## Instructions to follow
Gather every line of the items below containing the word "that", and copy each one out in full.

───── Material to process ─────

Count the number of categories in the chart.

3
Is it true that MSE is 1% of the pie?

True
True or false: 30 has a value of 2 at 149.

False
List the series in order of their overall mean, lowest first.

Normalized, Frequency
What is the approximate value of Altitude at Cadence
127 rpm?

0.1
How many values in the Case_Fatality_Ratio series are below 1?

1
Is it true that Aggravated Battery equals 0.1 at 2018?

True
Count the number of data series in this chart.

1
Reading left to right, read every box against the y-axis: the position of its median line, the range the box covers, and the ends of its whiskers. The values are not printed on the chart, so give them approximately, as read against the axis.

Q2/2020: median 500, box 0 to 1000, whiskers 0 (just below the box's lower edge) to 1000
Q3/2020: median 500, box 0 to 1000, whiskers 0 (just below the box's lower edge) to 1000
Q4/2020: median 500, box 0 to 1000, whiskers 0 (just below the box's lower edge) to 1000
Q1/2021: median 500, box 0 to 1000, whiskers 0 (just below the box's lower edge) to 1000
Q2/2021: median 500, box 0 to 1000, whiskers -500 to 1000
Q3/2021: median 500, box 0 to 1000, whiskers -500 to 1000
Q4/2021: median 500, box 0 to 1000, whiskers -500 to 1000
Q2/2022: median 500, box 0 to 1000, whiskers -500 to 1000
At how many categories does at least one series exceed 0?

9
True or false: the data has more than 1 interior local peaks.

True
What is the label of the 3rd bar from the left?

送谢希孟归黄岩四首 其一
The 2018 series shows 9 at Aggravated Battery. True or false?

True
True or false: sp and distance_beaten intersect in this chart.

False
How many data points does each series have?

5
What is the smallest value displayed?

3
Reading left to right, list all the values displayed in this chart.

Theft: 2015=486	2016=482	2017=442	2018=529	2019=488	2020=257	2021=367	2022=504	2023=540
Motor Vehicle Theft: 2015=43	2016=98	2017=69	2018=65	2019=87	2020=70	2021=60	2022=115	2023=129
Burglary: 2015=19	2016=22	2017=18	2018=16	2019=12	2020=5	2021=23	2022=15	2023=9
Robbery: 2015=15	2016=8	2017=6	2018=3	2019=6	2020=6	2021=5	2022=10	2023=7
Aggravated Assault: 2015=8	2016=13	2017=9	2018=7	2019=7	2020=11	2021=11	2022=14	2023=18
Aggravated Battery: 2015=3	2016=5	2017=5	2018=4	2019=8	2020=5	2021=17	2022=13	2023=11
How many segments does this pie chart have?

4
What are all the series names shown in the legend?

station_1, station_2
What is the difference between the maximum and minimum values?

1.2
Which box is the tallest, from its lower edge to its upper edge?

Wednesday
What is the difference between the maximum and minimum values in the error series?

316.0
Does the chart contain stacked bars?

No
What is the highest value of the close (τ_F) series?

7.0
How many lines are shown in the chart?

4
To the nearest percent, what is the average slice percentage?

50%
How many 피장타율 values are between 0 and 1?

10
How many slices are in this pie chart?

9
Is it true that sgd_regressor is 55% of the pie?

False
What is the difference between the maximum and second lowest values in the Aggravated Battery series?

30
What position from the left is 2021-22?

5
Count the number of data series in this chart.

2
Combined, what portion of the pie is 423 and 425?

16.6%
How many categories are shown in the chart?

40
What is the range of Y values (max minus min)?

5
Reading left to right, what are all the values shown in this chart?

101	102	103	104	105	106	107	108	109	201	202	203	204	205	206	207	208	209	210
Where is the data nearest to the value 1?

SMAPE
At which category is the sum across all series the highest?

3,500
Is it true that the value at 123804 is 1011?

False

─────

## Result
Is it true that MSE is 1% of the pie?
Is it true that Aggravated Battery equals 0.1 at 2018?
Is it true that sgd_regressor is 55% of the pie?
Is it true that the value at 123804 is 1011?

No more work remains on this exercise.